On the cool maps about baseball fandom

Junk Charts 2014-05-20

Josh Katz, who did the dialect maps I featured recently, is at it again. He's one of the co-authors of a series of maps (link) published by the New York Times about the fan territorities of major league baseball teams.

Similar to the dialect maps, these are very pleasing to look at, and also statistically interesting. The authors correctly point out that the primary points of interest are at the boundaries, and provide fourteen insets on particular regions. This small gesture represents a major shift from years past, when designers would have just printed an interactive map, letting readers figure out where the interesting stuff is.

The other interesting areas are the "no-man lands", the areas in which there are no local teams. The map uses the same kind of spatial averaging technology that blends the colors. The challenge here would be the larger number of colors.

I'd have preferred that they have given distinct colors to the teams like the Yankees and the Red Sox that have broader appeal. Maybe the Yankees is the only national team they discovered, since it does have the unique gray color which is very subtle.

I also think it is smart to hide the political boundaries of state, zip, etc. in the maps (unless you click on them).

I'd like to see a separate series of maps: small multiples by team, showing the geographical extent of each team. This is a solution to the domination issue to be addressed below.

***

The issue of co-dominant groups I discussed in the dialect maps also shows up here. Notably, in New York, the Mets are invisible, and in the Bay Area, the Oakland As similarly do not appear on the map.

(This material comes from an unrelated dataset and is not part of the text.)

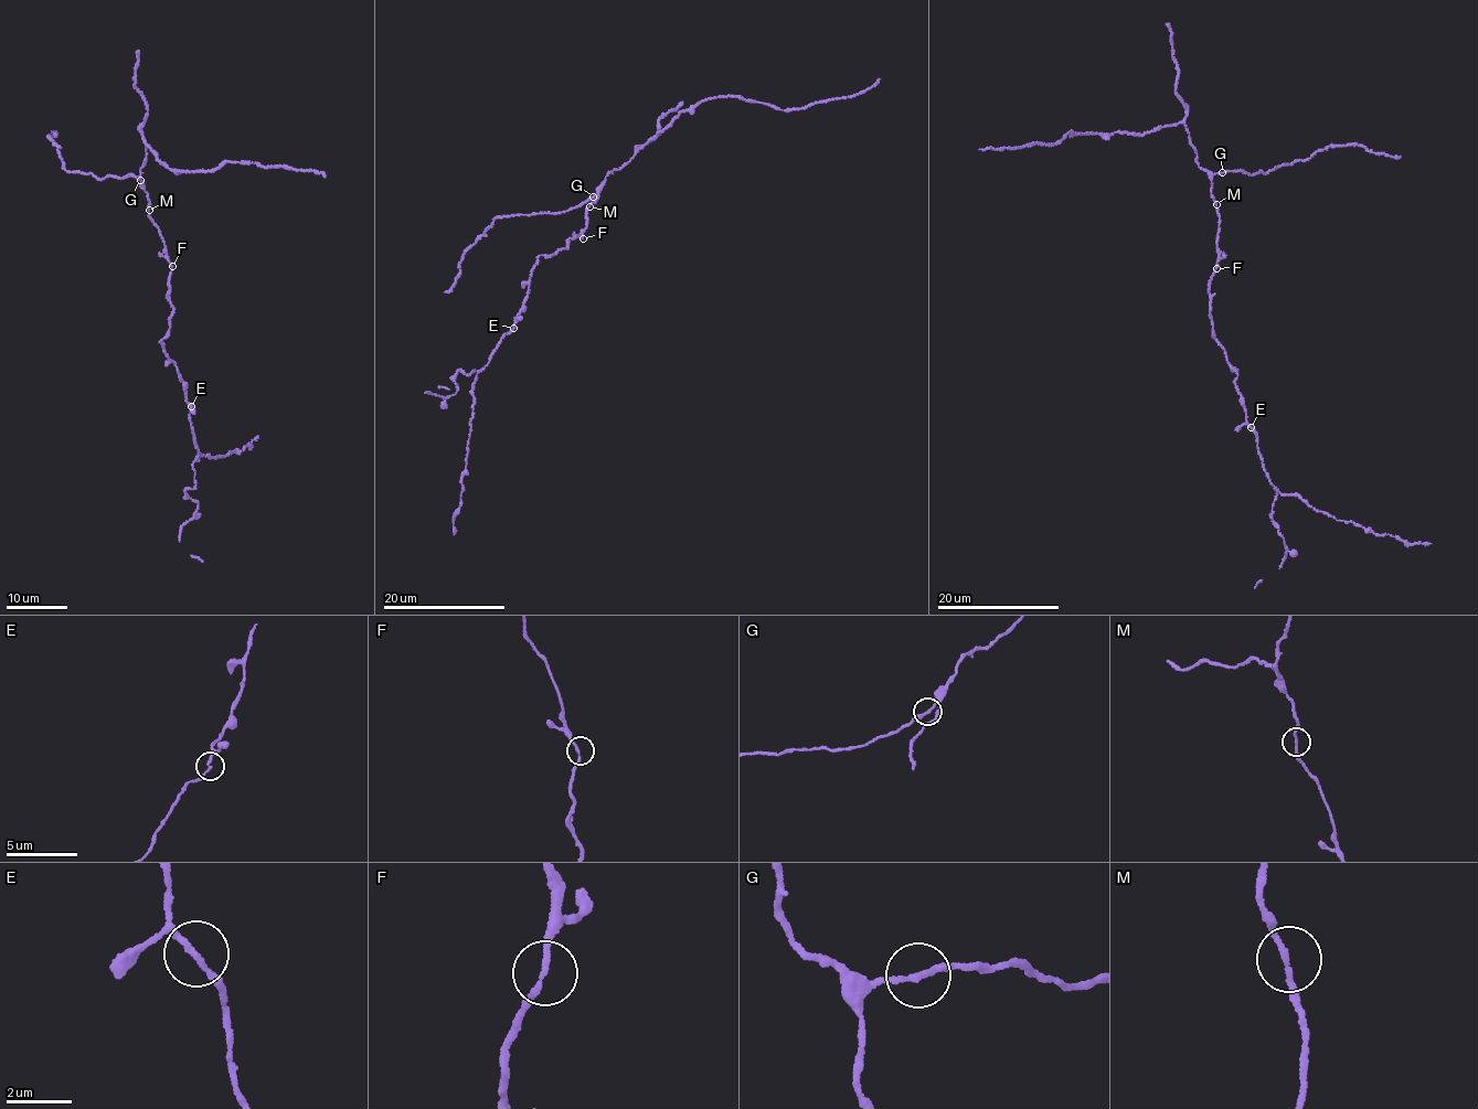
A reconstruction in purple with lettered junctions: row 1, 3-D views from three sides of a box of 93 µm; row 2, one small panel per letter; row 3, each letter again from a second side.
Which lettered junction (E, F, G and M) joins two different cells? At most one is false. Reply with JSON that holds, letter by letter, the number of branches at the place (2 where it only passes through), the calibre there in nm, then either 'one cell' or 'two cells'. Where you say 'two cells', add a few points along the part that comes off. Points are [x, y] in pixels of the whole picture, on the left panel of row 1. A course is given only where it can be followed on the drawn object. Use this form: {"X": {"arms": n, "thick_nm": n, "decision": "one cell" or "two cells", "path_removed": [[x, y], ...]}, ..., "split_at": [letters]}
{"E": {"arms": 2, "thick_nm": 170, "decision": "one cell"}, "F": {"arms": 2, "thick_nm": 170, "decision": "one cell"}, "G": {"arms": 2, "thick_nm": 180, "decision": "one cell"}, "M": {"arms": 2, "thick_nm": 160, "decision": "one cell"}, "split_at": []}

Recall that the each zip code is represented by the team with the highest absolute proportion of fans. It may be true that the Mets are perennial #2 in all relevant zip codes. Zooming into the Yankee territory, I didn't see any zip code in which Mets fans are more numerous. So this may be the perfect example of what falls through the cracks when the algorithm just drops everything but the top level.

***

Now, in the Trifecta checkup, we want to understand what the data is saying. I have to say this is a bit challenging. The core dataset contains Facebook Likes (aggregated to the zip-code level). It is not even clear what the base of those proportions are. Is it the total population in a zip code? the total Facebook users? the total potential baseball fans?

As I have said elsewhere, Facebook data is often taken to be "N=All". This is an assumption, not a fact of the data. Different baseball teams may have different social-media/Facebook strategies. Different teams may have different types of fans, who are more/less likely to be on Facebook. This is particularly true of cross-town rivals.

Apart from the obvious problem with brands buying or otherwise managing Likes, "Like" is a binary metric that doesn't measure fan fervor. It is a static measure as I don't believe Facebook users manage their list of Likes actively (please correct me if I am wrong about this behavior.)

We are not provided any real numbers, and none of the maps have scales. Unless we see some absolute counts, it is hard to know if the data make sense relative to other measures of fandom, like merchandise and ticket sales. With Facebook data, it is sometimes possible to have too much--in other words, you might find there are more team fans than potential baseball fans or even population in a specific zip code.

It is very likely that Facebook, which is the source of the aggregated data, did not want to have raw counts published. This is par for the course for the Internet giants, and also something I find completely baffling. Here are the evangelizers of privacy is dead, and they stockpile our data, and yet they lock the data up in their data centers, away from our reach. Does that make any sense?